Thursday, October 16, 2008

Em outras palavras...

Crônica de uma menina crônica
Por Adriana Guivo


Ela sentiu crônica a dor de amar ao telefone.
Mas antes lhe doía a dor de amar quem só lhe fazia doer-se inteira.
Foi pouco o tempo do amor-sorriso, do amor-abraço,
do amor entre lençóis e panos de prato esperando serem limpos.
A roupa suja se acumulou rápido, transbordando no cesto de lixo,
incalculável mesmo na lixeira virtual.
Seus depoimentos do quanto sofria, compartilhados
publicamente na rede, rendeu-lhe alguns solidários.
Mas o que lhe pesava era a solidão partilhada a dois.
Deixou assentar uma fina camada de poeira sobre as
fotos e memória, sobre toda a mobília,
indo sentar distante da estante que presenciou o princípio do fim.
Nenhum dos livros que ela contém
poderia descrever o amargo paladar das agressões verbais.
Ou mesmo da física (nada quântica).
Foi numa conversa fonada que disse
”não me procure mais”,
ao que ouviu em resposta
“me empresta seu carro ou me dá uma carona?”
Caminharam ruivos de cabeça quente e corações partidos.
Idos. Naturalmente são assim,
carregando estórias anteriores como membros
indispensáveis de seus corpos falíveis.
A fina camada de poeira – a parte mais delicada da relação
– desfez-se estando ela já no meio de uma outra ligação, uma ponte Rio-SP.
Ele ligou só pra dizer que na Bélgica o chocolate
que eles compravam em Pinheiros era muito mais barato.
Foi um engano.
Aquele número já não existe mais
pra esse tipo de mensagem cifrada.
Sem saber o que dizer e sem saber comportar o silêncio,
perdeu a compostura ao deixar escapar os piores verbos
daquele passado imperfeito de meses atrás,
que já não permitia nem mesmo a condição de serem futuros amigos.
Adoraria ter posto o telefone no gancho,
mais romântico que a tecla vermelha de
seu celular terminando a conversa.
Alô?

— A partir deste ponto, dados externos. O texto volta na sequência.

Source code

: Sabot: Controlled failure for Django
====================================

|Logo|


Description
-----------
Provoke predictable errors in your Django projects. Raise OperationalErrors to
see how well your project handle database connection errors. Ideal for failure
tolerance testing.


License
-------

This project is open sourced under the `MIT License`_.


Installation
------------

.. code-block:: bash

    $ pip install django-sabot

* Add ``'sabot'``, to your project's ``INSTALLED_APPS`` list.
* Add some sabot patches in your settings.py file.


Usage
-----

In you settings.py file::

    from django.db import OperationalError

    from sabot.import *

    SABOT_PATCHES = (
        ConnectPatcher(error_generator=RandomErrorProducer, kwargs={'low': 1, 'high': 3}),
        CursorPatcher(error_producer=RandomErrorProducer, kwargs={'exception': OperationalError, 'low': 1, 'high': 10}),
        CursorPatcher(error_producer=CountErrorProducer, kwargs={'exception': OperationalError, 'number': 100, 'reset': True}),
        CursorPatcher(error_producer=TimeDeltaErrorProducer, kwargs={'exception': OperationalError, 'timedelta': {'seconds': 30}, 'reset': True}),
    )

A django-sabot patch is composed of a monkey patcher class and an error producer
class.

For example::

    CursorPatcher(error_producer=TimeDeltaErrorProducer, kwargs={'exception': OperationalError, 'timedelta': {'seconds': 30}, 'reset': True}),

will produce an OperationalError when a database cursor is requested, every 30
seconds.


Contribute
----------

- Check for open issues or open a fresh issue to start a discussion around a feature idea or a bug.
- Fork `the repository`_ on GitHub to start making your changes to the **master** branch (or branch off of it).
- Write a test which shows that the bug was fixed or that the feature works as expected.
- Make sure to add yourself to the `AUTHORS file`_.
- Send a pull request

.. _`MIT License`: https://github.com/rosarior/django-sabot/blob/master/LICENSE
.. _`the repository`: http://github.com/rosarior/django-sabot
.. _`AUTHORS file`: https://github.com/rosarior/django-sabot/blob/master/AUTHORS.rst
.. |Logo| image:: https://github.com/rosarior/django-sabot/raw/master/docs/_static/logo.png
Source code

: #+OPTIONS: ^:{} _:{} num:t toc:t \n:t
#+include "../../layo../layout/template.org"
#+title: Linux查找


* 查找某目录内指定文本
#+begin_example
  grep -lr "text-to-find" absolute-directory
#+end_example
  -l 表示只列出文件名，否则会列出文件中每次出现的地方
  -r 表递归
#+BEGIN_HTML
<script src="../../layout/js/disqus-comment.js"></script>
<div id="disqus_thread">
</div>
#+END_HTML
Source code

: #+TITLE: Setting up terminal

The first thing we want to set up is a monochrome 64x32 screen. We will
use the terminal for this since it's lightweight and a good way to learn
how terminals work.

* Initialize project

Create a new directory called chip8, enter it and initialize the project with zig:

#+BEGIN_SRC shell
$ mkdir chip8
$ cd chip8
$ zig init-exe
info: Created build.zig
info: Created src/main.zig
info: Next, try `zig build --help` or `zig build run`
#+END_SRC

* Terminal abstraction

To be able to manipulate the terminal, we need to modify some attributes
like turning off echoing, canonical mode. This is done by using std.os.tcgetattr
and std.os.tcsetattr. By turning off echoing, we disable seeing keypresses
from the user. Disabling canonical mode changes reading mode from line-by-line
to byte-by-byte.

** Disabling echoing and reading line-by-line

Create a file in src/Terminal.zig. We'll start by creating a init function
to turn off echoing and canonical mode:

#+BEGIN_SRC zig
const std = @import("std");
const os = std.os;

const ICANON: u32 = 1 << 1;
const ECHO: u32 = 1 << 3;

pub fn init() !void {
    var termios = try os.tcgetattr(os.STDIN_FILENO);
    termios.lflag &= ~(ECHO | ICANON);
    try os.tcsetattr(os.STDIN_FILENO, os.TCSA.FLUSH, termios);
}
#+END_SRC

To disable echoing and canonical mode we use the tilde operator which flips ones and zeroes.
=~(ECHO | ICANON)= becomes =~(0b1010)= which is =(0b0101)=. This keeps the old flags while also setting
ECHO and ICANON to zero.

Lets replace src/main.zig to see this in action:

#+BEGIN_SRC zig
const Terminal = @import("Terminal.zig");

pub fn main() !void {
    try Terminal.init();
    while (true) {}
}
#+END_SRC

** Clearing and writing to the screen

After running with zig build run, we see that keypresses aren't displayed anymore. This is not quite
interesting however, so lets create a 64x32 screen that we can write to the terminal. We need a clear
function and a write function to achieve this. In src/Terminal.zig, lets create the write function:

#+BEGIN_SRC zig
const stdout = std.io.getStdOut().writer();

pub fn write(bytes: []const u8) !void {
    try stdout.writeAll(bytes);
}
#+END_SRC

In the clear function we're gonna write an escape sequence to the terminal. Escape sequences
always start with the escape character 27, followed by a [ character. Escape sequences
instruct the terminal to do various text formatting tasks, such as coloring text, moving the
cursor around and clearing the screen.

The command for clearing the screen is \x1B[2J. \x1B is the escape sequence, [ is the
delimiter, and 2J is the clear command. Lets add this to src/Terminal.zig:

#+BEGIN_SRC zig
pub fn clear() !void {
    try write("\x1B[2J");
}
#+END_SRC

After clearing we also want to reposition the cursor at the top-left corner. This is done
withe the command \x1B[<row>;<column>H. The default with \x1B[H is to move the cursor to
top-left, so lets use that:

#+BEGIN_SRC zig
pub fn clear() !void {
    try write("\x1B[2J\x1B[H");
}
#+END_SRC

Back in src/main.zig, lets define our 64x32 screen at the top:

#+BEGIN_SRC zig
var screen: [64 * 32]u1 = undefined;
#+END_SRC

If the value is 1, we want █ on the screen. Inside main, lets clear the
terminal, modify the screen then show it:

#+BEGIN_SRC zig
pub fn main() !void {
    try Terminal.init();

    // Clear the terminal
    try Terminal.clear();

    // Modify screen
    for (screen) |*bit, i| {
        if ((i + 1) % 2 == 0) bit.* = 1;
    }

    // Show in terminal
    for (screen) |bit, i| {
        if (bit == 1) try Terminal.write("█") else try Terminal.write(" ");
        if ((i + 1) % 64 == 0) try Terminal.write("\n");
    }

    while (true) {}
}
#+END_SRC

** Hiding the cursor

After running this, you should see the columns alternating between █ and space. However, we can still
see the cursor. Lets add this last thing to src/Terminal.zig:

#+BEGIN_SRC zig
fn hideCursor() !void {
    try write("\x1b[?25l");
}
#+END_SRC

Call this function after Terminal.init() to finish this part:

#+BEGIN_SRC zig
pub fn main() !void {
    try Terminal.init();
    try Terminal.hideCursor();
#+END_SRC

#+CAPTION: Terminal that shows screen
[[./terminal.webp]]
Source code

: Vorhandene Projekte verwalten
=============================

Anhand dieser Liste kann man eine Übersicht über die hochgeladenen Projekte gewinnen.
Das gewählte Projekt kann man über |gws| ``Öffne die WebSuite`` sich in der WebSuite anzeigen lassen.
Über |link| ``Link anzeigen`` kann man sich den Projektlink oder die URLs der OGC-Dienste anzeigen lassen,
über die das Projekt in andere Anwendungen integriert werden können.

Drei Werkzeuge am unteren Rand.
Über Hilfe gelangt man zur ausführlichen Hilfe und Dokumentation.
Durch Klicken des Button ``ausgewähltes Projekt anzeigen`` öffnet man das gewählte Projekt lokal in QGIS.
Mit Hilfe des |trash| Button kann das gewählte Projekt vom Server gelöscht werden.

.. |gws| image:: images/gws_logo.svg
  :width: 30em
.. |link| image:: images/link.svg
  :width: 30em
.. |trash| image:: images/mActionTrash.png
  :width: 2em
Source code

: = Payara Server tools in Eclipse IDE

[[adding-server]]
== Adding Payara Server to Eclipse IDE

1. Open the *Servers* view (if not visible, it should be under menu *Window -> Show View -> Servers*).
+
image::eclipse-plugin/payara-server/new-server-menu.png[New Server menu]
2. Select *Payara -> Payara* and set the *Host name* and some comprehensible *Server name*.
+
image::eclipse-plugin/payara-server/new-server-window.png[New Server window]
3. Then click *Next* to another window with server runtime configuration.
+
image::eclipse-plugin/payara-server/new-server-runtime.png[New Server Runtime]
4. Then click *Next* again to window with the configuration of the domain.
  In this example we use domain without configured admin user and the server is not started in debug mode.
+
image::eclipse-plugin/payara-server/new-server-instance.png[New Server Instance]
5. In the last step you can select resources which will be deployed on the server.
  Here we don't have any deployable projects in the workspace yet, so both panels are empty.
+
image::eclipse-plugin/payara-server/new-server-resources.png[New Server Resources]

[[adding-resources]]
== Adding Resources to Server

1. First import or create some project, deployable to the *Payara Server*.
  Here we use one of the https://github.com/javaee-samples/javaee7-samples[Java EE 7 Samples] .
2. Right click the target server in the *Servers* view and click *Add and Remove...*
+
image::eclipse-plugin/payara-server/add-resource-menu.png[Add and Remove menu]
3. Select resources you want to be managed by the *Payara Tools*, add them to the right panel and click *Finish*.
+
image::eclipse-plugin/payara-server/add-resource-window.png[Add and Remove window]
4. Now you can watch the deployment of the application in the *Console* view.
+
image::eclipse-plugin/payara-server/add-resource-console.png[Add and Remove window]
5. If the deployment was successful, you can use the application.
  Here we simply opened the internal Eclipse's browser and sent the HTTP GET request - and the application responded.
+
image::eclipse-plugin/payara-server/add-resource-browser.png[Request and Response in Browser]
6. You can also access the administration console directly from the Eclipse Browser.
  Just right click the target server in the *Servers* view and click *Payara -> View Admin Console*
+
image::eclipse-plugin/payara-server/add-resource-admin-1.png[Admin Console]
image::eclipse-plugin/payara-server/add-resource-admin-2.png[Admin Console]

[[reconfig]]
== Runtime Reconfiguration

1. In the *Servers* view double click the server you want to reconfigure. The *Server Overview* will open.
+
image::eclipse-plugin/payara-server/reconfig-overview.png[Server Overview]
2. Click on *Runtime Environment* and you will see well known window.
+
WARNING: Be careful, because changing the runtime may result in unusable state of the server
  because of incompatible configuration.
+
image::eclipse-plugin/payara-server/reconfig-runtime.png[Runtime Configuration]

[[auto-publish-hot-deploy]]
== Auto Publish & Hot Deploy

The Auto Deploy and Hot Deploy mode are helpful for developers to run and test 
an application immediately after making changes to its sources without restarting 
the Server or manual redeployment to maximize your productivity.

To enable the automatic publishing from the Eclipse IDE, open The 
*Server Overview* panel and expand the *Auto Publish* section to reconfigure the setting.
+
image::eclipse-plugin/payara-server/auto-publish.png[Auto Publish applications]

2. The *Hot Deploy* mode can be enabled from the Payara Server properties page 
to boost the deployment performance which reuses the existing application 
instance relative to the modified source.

Ninguém, só o vazio do som.
Era só pra confirmar.
Ligou para a melhor amiga e disse:
“acho que o que eu amo mesmo é um telefone:
minhas estórias estão sempre por um fio ou do outro lado da linha”.
Ela é só uma menina crônica que ama
mesmo quando odeia, que atende números privados
ou desconhecidos, e que não entende como uma ligação
se encerra e encerra junto a ligação entre duas pessoas.

2 comments:

Line said...
This comment has been removed by the author.
Line said...

Lu, eu sei q a gente nem se conhece, mas eu sempre visito aqui e raras vezes comento.
Hj não poderia deixar de dizer que tô com o coração apertadinho por um amor que eu amo e odeio ( e que é claro, tb já teve fim - não pra mim).
São poucas as coisas que me emocionam, sou meio coração de pedra, engulo seco p/ ngem ver uma lágrima, mas hj não resisti.
Sei q vc não tem nada a ver com isso, mas parece q vc adivinha exatamente o q eu to sentindo e qdo eu to sentindo.
Obrigada por me fazer pôr um pouco pra fora!